#### Text excerpt:
++++++++

At Lincoln House February 2014

Enhancing the ebook

In a continuing effort at the frontier of electronic publishing, the Lincoln Institute is now offering its bestselling title, Made for Walking: Density and Neighborhood Form, as an enhanced ebook on the Inkling platform. A sample chapter is available for free viewing here.

Inkling is renowned for uniting the latest enhanced ebook technology with the most fluid design in the medium, which is particularly compelling for the subjects of urban planning and urban design, said Maureen Clarke, director of Publications at the Lincoln Institute of Land Policy.

"Made for Walking has been especially popular with students and other millennial generation readers, who eschew cars and prefer to live in compact, walkable environments. We hope to compel more of them in the digital space with this state-of-the-art product in epub3, which renders beautifully across a wide range of mobile devices and browsers," said Clarke.

Through self-guided tours, peel-away scale maps, scrollable panoramas, and photo slideshows, readers can explore walkable neighborhoods and other elements of cities where residents can live comfortably without a car. The ebook also includes a five-minute educational video about urban walkability as exemplified by Davis Square in Somerville, Massachusetts.

++++++++

#### Dataset:
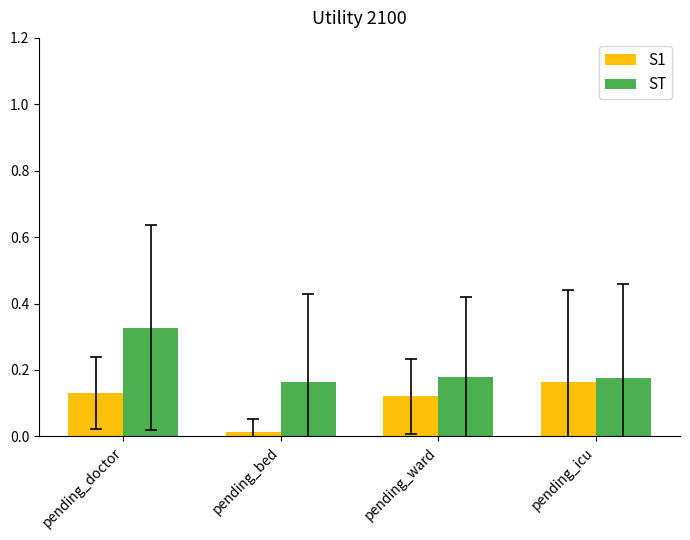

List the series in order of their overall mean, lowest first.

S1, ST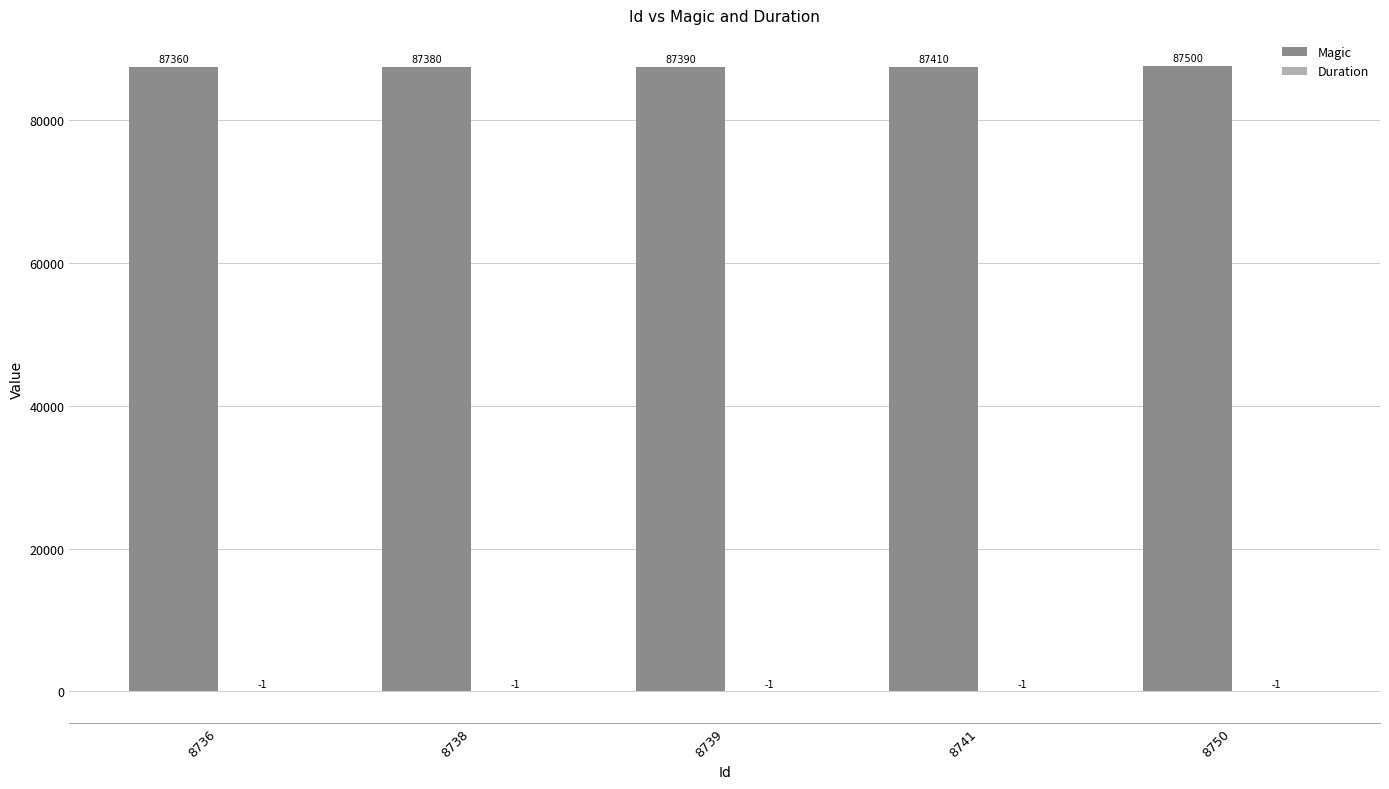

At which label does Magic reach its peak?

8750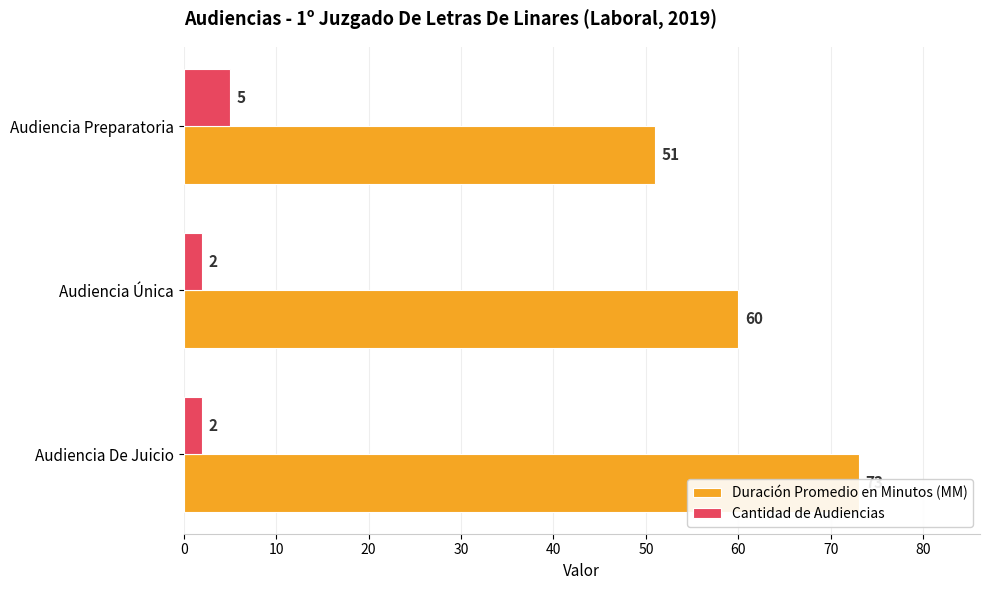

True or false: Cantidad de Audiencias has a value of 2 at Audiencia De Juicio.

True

++++++++

#### Parts of the exercise:
1 – Revise the article on the enhanced ebook starting at "In a continuing" and ending at "of Land Policy.", replacing "enhanced ebook" with "interactive ebook" throughout.
2 – Answer these questions from the article on the enhanced ebook:
(a) On which platform is the enhanced ebook offered?
(b) Who is director of Publications at the Lincoln Institute of Land Policy?
(c) Which place is shown in the educational video about urban walkability?
3 – State whether each of the following agrees with the article on the enhanced ebook, quoting the deciding words:
(a) The ebook includes a ten-minute educational video.
(b) The product is in epub3.
(c) A sample chapter can be viewed for free.

#### Answers to the problems:
1 –
In a continuing effort at the frontier of electronic publishing, the Lincoln Institute is now offering its bestselling title, Made for Walking: Density and Neighborhood Form, as an interactive ebook on the Inkling platform. A sample chapter is available for free viewing here.

Inkling is renowned for uniting the latest interactive ebook technology with the most fluid design in the medium, which is particularly compelling for the subjects of urban planning and urban design, said Maureen Clarke, director of Publications at the Lincoln Institute of Land Policy.

2 –
(a) Inkling.
(b) Maureen Clarke.
(c) Davis Square in Somerville, Massachusetts.

3 –
(a) No: "a five-minute educational video about urban walkability"
(b) Yes: "this state-of-the-art product in epub3"
(c) Yes: "A sample chapter is available for free viewing here."